## Page text

Why is TikTok's feed so addicting? The secret lies in their recommendation engine, it’s precisely what made TikTok one of the largest social media platforms. Seemingly the feed can read your mind and keep you in the app for longer. Recently TikTok decided to let everyone in on a secret and released its model Monolith in a paper titled: "Monolith: Real-Time Recommendation System With Collisionless Embedding Table".

Online recommendation systems are algorithms that are used to make personalized suggestions to users based on their interests and preferences. These systems are commonly used by online retailers and media companies to recommend products or content to their users. In this post, we’ll dive into the inner workings of TikTok’s awesome recommendation system and learn what makes it one of the best in the field!

What is the problem with current designs?

Building scalable, real-time recommendation systems is vital for many businesses to build great experiences within their products or websites. However, current deep-learning frameworks (TensorFlow or PyTorch) don’t work well for real-time production scenarios. This is because:

• Updating models based on static parameters and dense computations is unsuitable for good performance in recommendations, which rely on dynamic and sparse features.
• Common approaches are designed with a batch-training stage and serving stage (during user interaction with the product) wholly separated, preventing the model from interacting with customer feedback in real-time.

## Collected data

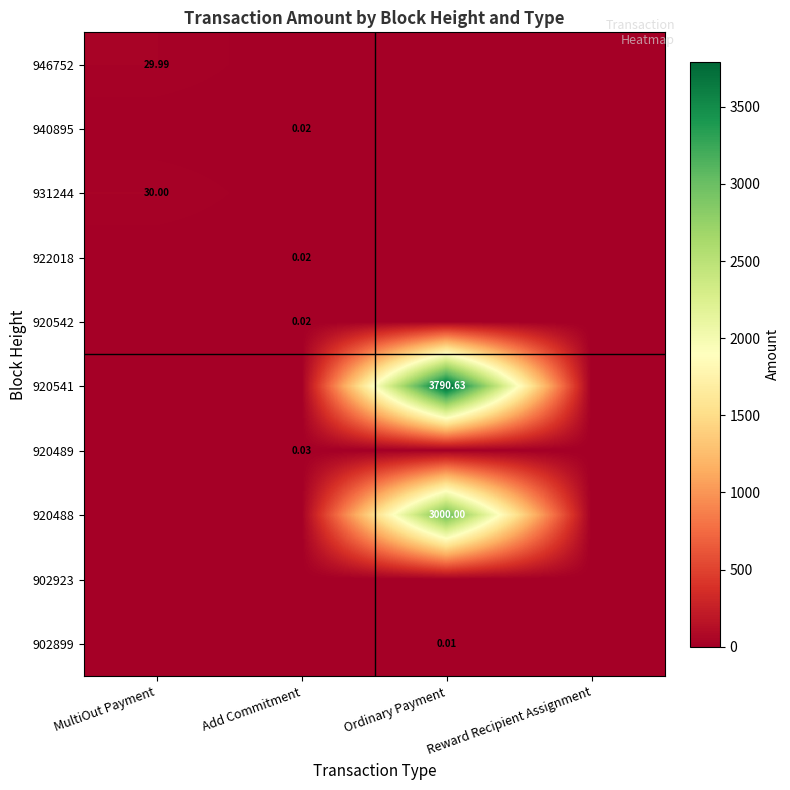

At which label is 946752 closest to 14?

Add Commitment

## Exercises to complete
- 1) In the TikTok recommendation article, what is the title of the paper in which TikTok released Monolith?
- 2) Shorten the paragraph of the TikTok recommendation article that begins "Online recommendation systems are algorithms" while keeping its main facts.
The data is separate material from the TikTok recommendation article.

## Solutions
- 1) "Monolith: Real-Time Recommendation System With Collisionless Embedding Table"

- 2) Online recommendation systems are algorithms that make personalized suggestions based on users' interests and preferences. Online retailers and media companies commonly use them to recommend products or content. The post examines how TikTok's recommendation system works and what makes it one of the best in the field.